To-do item:
Give each entry back by retyping it exactly as written.

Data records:
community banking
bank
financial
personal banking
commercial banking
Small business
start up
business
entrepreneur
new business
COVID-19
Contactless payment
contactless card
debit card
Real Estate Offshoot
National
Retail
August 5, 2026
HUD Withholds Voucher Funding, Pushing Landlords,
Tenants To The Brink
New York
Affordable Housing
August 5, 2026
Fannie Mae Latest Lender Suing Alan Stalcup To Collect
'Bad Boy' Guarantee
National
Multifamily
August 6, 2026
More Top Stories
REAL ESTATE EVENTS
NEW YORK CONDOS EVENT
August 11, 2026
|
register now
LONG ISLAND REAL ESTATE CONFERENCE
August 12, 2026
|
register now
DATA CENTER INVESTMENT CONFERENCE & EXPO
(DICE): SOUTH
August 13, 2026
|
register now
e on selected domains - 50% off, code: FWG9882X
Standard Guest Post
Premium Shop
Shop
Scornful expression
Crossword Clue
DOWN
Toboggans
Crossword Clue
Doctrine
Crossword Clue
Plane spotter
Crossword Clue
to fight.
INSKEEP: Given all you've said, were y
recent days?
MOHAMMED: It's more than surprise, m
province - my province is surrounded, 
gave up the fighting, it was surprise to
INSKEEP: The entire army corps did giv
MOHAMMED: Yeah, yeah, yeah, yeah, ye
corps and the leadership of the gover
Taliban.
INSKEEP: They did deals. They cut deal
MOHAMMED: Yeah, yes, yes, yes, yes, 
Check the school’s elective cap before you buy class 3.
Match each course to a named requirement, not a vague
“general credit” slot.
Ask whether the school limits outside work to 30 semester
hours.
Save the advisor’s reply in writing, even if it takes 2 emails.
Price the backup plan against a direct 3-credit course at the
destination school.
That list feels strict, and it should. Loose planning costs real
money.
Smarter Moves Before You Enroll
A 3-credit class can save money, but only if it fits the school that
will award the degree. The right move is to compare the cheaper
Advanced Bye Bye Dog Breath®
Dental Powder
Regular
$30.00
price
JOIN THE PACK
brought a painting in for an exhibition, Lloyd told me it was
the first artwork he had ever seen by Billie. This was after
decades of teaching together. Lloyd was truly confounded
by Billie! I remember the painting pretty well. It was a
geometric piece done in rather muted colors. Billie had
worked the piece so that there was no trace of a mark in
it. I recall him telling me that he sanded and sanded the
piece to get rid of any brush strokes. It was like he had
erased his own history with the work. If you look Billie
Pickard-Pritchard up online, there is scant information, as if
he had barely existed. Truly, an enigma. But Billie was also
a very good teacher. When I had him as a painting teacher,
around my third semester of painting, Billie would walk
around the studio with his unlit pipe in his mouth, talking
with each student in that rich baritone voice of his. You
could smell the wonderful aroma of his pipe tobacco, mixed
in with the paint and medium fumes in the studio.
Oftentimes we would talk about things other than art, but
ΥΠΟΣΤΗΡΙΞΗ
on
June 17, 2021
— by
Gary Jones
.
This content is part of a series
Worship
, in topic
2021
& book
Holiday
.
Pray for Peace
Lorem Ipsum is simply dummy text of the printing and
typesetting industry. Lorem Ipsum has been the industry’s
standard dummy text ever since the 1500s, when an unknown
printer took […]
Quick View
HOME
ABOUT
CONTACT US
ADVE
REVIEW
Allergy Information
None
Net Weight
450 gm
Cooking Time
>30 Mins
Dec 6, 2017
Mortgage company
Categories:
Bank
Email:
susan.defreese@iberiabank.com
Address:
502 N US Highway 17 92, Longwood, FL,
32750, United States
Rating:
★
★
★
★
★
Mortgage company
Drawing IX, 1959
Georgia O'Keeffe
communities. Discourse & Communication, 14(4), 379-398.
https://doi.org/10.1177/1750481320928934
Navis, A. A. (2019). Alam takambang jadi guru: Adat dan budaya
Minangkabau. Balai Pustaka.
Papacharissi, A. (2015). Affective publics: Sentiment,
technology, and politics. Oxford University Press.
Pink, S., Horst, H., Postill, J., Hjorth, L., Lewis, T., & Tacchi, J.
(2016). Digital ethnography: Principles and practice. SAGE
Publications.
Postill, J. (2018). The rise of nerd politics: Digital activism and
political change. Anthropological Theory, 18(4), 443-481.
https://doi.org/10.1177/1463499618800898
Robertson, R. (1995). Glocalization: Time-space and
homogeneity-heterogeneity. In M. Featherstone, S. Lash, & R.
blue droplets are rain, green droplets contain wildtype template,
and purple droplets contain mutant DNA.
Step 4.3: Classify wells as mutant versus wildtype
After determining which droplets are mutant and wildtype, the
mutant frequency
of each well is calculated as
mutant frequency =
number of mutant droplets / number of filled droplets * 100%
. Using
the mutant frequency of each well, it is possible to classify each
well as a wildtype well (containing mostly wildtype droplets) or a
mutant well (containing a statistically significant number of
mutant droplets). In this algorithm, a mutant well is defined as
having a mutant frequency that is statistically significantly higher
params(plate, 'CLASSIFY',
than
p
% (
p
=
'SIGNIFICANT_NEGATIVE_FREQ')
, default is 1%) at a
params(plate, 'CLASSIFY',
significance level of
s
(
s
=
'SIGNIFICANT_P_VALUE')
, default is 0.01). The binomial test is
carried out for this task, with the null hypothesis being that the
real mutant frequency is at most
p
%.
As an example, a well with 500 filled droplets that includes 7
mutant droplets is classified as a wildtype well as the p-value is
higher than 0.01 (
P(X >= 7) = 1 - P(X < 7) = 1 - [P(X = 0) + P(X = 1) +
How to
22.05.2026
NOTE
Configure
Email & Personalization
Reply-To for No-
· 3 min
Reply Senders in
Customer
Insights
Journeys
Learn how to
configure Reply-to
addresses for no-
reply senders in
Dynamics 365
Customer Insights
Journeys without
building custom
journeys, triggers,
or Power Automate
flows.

Answer to the exercise:
community banking
bank
financial
personal banking
commercial banking
Small business
start up
business
entrepreneur
new business
COVID-19
Contactless payment
contactless card
debit card
Real Estate Offshoot
National
Retail
August 5, 2026
HUD Withholds Voucher Funding, Pushing Landlords,
Tenants To The Brink
New York
Affordable Housing
August 5, 2026
Fannie Mae Latest Lender Suing Alan Stalcup To Collect
'Bad Boy' Guarantee
National
Multifamily
August 6, 2026
More Top Stories
REAL ESTATE EVENTS
NEW YORK CONDOS EVENT
August 11, 2026
|
register now
LONG ISLAND REAL ESTATE CONFERENCE
August 12, 2026
|
register now
DATA CENTER INVESTMENT CONFERENCE & EXPO
(DICE): SOUTH
August 13, 2026
|
register now
e on selected domains - 50% off, code: FWG9882X
Standard Guest Post
Premium Shop
Shop
Scornful expression
Crossword Clue
DOWN
Toboggans
Crossword Clue
Doctrine
Crossword Clue
Plane spotter
Crossword Clue
to fight.
INSKEEP: Given all you've said, were y
recent days?
MOHAMMED: It's more than surprise, m
province - my province is surrounded, 
gave up the fighting, it was surprise to
INSKEEP: The entire army corps did giv
MOHAMMED: Yeah, yeah, yeah, yeah, ye
corps and the leadership of the gover
Taliban.
INSKEEP: They did deals. They cut deal
MOHAMMED: Yeah, yes, yes, yes, yes, 
Check the school’s elective cap before you buy class 3.
Match each course to a named requirement, not a vague
“general credit” slot.
Ask whether the school limits outside work to 30 semester
hours.
Save the advisor’s reply in writing, even if it takes 2 emails.
Price the backup plan against a direct 3-credit course at the
destination school.
That list feels strict, and it should. Loose planning costs real
money.
Smarter Moves Before You Enroll
A 3-credit class can save money, but only if it fits the school that
will award the degree. The right move is to compare the cheaper
Advanced Bye Bye Dog Breath®
Dental Powder
Regular
$30.00
price
JOIN THE PACK
brought a painting in for an exhibition, Lloyd told me it was
the first artwork he had ever seen by Billie. This was after
decades of teaching together. Lloyd was truly confounded
by Billie! I remember the painting pretty well. It was a
geometric piece done in rather muted colors. Billie had
worked the piece so that there was no trace of a mark in
it. I recall him telling me that he sanded and sanded the
piece to get rid of any brush strokes. It was like he had
erased his own history with the work. If you look Billie
Pickard-Pritchard up online, there is scant information, as if
he had barely existed. Truly, an enigma. But Billie was also
a very good teacher. When I had him as a painting teacher,
around my third semester of painting, Billie would walk
around the studio with his unlit pipe in his mouth, talking
with each student in that rich baritone voice of his. You
could smell the wonderful aroma of his pipe tobacco, mixed
in with the paint and medium fumes in the studio.
Oftentimes we would talk about things other than art, but
ΥΠΟΣΤΗΡΙΞΗ
on
June 17, 2021
— by
Gary Jones
.
This content is part of a series
Worship
, in topic
2021
& book
Holiday
.
Pray for Peace
Lorem Ipsum is simply dummy text of the printing and
typesetting industry. Lorem Ipsum has been the industry’s
standard dummy text ever since the 1500s, when an unknown
printer took […]
Quick View
HOME
ABOUT
CONTACT US
ADVE
REVIEW
Allergy Information
None
Net Weight
450 gm
Cooking Time
>30 Mins
Dec 6, 2017
Mortgage company
Categories:
Bank
Email:
susan.defreese@iberiabank.com
Address:
502 N US Highway 17 92, Longwood, FL,
32750, United States
Rating:
★
★
★
★
★
Mortgage company
Drawing IX, 1959
Georgia O'Keeffe
communities. Discourse & Communication, 14(4), 379-398.
https://doi.org/10.1177/1750481320928934
Navis, A. A. (2019). Alam takambang jadi guru: Adat dan budaya
Minangkabau. Balai Pustaka.
Papacharissi, A. (2015). Affective publics: Sentiment,
technology, and politics. Oxford University Press.
Pink, S., Horst, H., Postill, J., Hjorth, L., Lewis, T., & Tacchi, J.
(2016). Digital ethnography: Principles and practice. SAGE
Publications.
Postill, J. (2018). The rise of nerd politics: Digital activism and
political change. Anthropological Theory, 18(4), 443-481.
https://doi.org/10.1177/1463499618800898
Robertson, R. (1995). Glocalization: Time-space and
homogeneity-heterogeneity. In M. Featherstone, S. Lash, & R.
blue droplets are rain, green droplets contain wildtype template,
and purple droplets contain mutant DNA.
Step 4.3: Classify wells as mutant versus wildtype
After determining which droplets are mutant and wildtype, the
mutant frequency
of each well is calculated as
mutant frequency =
number of mutant droplets / number of filled droplets * 100%
. Using
the mutant frequency of each well, it is possible to classify each
well as a wildtype well (containing mostly wildtype droplets) or a
mutant well (containing a statistically significant number of
mutant droplets). In this algorithm, a mutant well is defined as
having a mutant frequency that is statistically significantly higher
params(plate, 'CLASSIFY',
than
p
% (
p
=
'SIGNIFICANT_NEGATIVE_FREQ')
, default is 1%) at a
params(plate, 'CLASSIFY',
significance level of
s
(
s
=
'SIGNIFICANT_P_VALUE')
, default is 0.01). The binomial test is
carried out for this task, with the null hypothesis being that the
real mutant frequency is at most
p
%.
As an example, a well with 500 filled droplets that includes 7
mutant droplets is classified as a wildtype well as the p-value is
higher than 0.01 (
P(X >= 7) = 1 - P(X < 7) = 1 - [P(X = 0) + P(X = 1) +
How to
22.05.2026
NOTE
Configure
Email & Personalization
Reply-To for No-
· 3 min
Reply Senders in
Customer
Insights
Journeys
Learn how to
configure Reply-to
addresses for no-
reply senders in
Dynamics 365
Customer Insights
Journeys without
building custom
journeys, triggers,
or Power Automate
flows.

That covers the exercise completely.